– Замолчи, дочь ведьмы.
Она с матерью убили бедного Пепета. Весь свет знал об этом. Они отравили его гадким зельем… А если он будет долго слушать ее, она околдует, пожалуй, и его. Но нет, он не попадется в её лапы, как дурак – брат.
И желая выказать твердость гиены, любящей на свете одну только кровь, Теулаи схватил своими костлявыми руками Мариету за лицо, поднял его, чтобы рассмотреть поближе, и хладнокровно поглядел на её бледные щеки и черные, горящие глаза, на которых сверкали слезы.
– Ведьма… отравительница.
И несмотря на свою жалкую и тщедушную внешность, он одним ударом сбил здоровую женщину с ног, заставил ее – крепкую, сильную, мускулистую – встать на колени и, сделав шаг назад, стал искать что-то в поясе.
Мариета совсем обессилела. На дороге не было видно никого. Вдали по-прежнему слышались голоса людей и скрип колес; в соседнем болоте квакали лягушки; на склонах холмов стрекотали кузнечики, и собака зловеще выла около последних домов деревни. Поля медленно окутывались ночным туманом.
Когда Мариета почувствовала, что она окончательно осталась одна, и поняла, что умирает, вся её смелость и уверенность исчезли. Она разрыдалась, чувствуя себя слабою, как в детстве, когда мать била ее.
– Убей меня, убей, – застонала она, закрывая лицо черным передником и закутывая им голову.
Теулаи бесстрастно подошел к ней с пистолетом в руках. Он слышал, как невестка стонала под черною материею, словно ребенок, умоляя его покончить с нею поскорее, не заставлять ее страдать и вставляя в мольбу слова молитв, произносимых быстрым, прерывистым голосом. Он был опытным человеком и, направив дуло пистолета в определенное место под черным передником, выпустил сразу оба заряда.

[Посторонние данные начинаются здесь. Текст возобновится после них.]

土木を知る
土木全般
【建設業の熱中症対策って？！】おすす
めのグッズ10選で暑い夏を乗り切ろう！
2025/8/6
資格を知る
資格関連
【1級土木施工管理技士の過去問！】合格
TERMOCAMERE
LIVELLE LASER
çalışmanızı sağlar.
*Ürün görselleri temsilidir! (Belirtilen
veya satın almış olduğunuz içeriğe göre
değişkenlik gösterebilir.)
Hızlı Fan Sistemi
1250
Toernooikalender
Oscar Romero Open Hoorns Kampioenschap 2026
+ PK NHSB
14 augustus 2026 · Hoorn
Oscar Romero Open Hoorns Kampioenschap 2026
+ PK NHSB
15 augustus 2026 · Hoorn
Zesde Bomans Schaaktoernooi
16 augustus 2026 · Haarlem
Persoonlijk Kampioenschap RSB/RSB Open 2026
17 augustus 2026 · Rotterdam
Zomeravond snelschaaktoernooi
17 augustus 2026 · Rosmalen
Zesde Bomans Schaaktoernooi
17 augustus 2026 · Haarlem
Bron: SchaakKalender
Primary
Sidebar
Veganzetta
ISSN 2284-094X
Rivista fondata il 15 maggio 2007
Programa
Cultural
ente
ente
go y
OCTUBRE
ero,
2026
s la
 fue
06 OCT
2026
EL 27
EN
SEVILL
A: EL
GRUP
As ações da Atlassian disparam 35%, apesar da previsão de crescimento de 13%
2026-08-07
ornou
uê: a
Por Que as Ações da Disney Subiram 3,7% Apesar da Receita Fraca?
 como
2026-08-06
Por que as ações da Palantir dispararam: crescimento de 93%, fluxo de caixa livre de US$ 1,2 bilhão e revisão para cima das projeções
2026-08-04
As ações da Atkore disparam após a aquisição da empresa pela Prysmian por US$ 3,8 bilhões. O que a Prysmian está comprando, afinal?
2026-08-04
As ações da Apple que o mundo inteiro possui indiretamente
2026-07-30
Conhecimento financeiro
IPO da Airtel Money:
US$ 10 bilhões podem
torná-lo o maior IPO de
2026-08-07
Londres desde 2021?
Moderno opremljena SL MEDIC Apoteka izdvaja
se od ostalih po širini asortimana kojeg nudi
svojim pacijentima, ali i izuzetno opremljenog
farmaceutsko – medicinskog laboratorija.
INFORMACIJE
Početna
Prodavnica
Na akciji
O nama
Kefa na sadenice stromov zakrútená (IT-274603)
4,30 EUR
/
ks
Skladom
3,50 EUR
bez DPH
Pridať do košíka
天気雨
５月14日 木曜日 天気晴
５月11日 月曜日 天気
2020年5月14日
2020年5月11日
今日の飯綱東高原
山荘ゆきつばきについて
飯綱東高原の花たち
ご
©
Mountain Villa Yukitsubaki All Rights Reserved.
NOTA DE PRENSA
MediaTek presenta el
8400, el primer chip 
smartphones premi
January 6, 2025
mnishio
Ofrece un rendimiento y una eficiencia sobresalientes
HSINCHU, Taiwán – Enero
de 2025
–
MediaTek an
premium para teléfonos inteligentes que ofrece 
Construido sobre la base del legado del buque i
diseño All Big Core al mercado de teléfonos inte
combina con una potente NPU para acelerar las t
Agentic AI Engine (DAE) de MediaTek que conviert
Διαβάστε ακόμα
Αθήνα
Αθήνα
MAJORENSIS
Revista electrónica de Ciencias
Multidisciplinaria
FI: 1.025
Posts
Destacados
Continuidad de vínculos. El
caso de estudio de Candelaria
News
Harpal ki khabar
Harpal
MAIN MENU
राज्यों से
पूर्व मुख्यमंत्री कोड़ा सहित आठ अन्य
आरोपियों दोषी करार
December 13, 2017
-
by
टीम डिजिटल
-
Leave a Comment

Мариета выпрямилась среди дыма и огня, словно вскочила на пружине, и упала на землю, корчась в агонии и разбрасывая ногами ппатье.
Из черной безжизненной массы выглядывали белые чулки на очаровательно-полных ногах, содрогавшихся в последних муках агонии.
Теулаи же был вполне спокоен, как человек, который ничего не боится и рассчитывает в худшем случае на бегство в горы. Он был доволен своим поступком и вернулся в деревню за племянником.
Приняв мальчика из рук испуганной старухи, он чуть не заплакал.
– Бедненький, бедненький мой! – сказал он, целуя его.
И дядя был горд и счастлив, в уверенности, что совершил для ребенка великое дело.